■ **Exercise**: Write out, character for character, the stretch of the data from its start through the line that contains "可能有些人会觉得搬运会违规什么的，这就要看你怎么", including that line.

■ **Data records**:
□ □ □ □ □ □ □
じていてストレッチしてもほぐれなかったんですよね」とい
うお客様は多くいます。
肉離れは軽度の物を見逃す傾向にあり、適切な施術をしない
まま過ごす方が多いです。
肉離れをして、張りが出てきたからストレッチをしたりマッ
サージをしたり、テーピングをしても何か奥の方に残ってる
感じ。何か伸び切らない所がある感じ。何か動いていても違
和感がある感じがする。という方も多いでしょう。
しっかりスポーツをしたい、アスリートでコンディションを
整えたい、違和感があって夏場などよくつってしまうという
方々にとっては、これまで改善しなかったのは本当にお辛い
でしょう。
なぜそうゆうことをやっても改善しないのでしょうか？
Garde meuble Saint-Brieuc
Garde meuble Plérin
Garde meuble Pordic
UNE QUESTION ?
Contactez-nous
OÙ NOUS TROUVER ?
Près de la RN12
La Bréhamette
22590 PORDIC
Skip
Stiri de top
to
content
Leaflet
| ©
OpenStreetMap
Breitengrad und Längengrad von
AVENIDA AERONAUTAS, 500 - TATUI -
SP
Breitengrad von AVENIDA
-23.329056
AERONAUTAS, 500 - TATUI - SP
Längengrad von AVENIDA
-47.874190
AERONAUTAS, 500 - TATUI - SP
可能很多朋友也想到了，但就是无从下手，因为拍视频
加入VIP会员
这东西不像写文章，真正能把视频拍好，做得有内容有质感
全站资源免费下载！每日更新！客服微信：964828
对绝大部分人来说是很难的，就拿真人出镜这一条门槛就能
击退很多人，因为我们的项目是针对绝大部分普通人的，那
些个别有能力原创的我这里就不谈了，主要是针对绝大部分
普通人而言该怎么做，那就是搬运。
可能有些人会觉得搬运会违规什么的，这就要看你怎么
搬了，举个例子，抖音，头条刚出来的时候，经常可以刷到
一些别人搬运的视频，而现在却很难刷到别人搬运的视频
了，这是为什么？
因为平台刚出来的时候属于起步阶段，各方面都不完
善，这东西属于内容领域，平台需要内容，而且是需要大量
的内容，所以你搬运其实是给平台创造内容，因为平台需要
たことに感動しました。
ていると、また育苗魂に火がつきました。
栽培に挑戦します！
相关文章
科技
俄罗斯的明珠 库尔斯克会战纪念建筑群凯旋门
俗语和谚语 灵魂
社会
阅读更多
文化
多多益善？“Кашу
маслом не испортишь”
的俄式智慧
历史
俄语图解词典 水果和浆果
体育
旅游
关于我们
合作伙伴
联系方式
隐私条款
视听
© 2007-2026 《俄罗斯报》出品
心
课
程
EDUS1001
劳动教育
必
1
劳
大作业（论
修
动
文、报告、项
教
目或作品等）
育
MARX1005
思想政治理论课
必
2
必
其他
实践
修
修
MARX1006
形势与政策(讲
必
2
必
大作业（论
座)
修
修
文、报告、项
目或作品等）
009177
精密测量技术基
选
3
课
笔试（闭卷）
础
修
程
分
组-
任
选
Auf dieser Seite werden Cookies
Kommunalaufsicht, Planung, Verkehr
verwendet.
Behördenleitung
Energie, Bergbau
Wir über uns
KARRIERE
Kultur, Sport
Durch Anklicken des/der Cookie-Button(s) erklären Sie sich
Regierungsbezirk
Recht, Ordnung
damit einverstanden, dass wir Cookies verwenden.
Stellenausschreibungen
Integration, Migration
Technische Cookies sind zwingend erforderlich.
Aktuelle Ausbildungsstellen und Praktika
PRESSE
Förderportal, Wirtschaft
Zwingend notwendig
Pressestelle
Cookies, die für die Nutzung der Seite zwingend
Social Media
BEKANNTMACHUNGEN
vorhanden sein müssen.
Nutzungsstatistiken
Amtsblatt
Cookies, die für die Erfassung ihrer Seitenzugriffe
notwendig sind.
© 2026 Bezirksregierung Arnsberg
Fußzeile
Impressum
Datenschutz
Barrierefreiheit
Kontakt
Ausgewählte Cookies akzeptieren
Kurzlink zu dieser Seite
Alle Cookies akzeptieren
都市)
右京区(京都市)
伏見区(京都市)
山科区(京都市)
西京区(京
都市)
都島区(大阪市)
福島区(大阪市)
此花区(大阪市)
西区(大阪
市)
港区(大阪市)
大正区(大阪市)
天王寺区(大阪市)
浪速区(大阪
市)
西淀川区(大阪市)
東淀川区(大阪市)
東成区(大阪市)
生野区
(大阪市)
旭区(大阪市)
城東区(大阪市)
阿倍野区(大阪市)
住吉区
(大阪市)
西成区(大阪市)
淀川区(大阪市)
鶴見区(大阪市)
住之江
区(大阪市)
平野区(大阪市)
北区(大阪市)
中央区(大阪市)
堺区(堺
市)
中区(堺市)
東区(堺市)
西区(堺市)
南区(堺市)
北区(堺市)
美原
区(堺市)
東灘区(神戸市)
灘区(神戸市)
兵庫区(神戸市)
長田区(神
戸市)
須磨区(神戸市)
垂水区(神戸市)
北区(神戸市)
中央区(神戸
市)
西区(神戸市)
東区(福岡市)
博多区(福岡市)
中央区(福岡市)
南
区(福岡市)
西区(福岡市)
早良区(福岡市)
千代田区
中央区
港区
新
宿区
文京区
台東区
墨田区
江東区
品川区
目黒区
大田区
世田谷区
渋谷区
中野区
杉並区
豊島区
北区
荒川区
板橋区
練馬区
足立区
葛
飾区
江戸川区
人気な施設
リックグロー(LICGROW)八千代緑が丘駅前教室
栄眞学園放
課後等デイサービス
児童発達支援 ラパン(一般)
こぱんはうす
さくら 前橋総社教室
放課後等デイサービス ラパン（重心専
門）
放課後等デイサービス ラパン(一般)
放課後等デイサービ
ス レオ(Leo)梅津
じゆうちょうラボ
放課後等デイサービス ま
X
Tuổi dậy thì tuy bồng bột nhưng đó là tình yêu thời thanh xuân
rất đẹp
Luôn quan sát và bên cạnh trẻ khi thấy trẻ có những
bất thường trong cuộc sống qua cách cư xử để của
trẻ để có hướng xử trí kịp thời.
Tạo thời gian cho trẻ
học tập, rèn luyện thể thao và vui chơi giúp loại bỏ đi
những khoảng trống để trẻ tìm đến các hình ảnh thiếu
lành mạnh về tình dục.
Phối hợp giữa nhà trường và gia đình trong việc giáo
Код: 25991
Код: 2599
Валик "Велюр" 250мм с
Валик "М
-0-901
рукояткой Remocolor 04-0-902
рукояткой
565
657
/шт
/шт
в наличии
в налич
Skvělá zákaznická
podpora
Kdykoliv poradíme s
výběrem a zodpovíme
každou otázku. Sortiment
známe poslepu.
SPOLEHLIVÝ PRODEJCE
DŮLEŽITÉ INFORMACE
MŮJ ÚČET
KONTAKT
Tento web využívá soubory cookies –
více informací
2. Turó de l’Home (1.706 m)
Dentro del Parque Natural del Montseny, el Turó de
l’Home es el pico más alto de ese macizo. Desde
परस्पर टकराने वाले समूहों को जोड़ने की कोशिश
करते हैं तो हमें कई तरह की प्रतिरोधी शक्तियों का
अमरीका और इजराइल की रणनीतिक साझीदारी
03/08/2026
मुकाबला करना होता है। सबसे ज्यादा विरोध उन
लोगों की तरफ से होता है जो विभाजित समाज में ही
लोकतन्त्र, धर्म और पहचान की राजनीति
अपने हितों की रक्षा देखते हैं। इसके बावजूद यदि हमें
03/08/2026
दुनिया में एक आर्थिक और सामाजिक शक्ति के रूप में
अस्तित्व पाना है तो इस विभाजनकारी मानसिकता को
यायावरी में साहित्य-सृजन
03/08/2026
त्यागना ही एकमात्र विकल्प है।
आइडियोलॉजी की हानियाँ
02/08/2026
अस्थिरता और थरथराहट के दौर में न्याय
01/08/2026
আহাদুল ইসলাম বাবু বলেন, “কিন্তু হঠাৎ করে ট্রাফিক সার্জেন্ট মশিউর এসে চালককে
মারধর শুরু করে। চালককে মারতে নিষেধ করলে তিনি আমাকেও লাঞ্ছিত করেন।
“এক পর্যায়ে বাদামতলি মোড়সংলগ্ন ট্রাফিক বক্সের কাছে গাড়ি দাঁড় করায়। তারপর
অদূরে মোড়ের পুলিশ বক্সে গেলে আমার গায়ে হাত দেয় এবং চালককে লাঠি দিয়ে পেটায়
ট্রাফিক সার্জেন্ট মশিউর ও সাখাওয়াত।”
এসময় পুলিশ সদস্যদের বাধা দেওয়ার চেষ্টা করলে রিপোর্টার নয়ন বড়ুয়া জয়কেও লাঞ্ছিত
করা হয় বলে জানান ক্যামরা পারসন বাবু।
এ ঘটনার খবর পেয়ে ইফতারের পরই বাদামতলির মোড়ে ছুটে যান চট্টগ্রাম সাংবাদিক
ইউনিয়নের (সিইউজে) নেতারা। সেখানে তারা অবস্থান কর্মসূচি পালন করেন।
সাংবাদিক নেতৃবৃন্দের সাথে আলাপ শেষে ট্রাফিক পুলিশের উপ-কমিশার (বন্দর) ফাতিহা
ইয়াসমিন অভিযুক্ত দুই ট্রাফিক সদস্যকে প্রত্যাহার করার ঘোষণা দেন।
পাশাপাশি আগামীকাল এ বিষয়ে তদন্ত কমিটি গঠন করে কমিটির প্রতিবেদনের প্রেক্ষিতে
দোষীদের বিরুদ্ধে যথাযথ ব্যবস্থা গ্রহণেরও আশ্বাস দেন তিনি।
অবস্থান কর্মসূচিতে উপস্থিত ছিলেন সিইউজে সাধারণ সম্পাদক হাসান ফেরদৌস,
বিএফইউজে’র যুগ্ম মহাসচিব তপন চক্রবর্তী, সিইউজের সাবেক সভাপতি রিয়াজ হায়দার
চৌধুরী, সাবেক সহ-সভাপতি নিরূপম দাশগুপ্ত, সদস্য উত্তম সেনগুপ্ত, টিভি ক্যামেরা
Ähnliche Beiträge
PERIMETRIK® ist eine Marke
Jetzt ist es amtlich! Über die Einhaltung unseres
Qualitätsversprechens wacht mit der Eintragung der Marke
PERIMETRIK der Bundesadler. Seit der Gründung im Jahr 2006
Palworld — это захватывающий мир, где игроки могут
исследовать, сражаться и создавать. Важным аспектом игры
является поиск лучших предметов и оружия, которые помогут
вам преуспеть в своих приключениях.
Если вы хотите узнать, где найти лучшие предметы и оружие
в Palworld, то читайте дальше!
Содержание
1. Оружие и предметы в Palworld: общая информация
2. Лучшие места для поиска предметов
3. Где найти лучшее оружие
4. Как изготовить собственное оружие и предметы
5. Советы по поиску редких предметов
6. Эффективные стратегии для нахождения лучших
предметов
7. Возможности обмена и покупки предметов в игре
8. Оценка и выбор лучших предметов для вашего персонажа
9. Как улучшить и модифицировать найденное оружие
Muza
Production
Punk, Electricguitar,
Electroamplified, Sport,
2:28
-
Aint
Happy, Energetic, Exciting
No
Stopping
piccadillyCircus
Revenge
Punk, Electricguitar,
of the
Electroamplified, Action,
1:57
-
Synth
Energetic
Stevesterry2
□ □ □ □ □ □ □
■ **Answer to the exercise**:
じていてストレッチしてもほぐれなかったんですよね」とい
うお客様は多くいます。
肉離れは軽度の物を見逃す傾向にあり、適切な施術をしない
まま過ごす方が多いです。
肉離れをして、張りが出てきたからストレッチをしたりマッ
サージをしたり、テーピングをしても何か奥の方に残ってる
感じ。何か伸び切らない所がある感じ。何か動いていても違
和感がある感じがする。という方も多いでしょう。
しっかりスポーツをしたい、アスリートでコンディションを
整えたい、違和感があって夏場などよくつってしまうという
方々にとっては、これまで改善しなかったのは本当にお辛い
でしょう。
なぜそうゆうことをやっても改善しないのでしょうか？
Garde meuble Saint-Brieuc
Garde meuble Plérin
Garde meuble Pordic
UNE QUESTION ?
Contactez-nous
OÙ NOUS TROUVER ?
Près de la RN12
La Bréhamette
22590 PORDIC
Skip
Stiri de top
to
content
Leaflet
| ©
OpenStreetMap
Breitengrad und Längengrad von
AVENIDA AERONAUTAS, 500 - TATUI -
SP
Breitengrad von AVENIDA
-23.329056
AERONAUTAS, 500 - TATUI - SP
Längengrad von AVENIDA
-47.874190
AERONAUTAS, 500 - TATUI - SP
可能很多朋友也想到了，但就是无从下手，因为拍视频
加入VIP会员
这东西不像写文章，真正能把视频拍好，做得有内容有质感
全站资源免费下载！每日更新！客服微信：964828
对绝大部分人来说是很难的，就拿真人出镜这一条门槛就能
击退很多人，因为我们的项目是针对绝大部分普通人的，那
些个别有能力原创的我这里就不谈了，主要是针对绝大部分
普通人而言该怎么做，那就是搬运。
可能有些人会觉得搬运会违规什么的，这就要看你怎么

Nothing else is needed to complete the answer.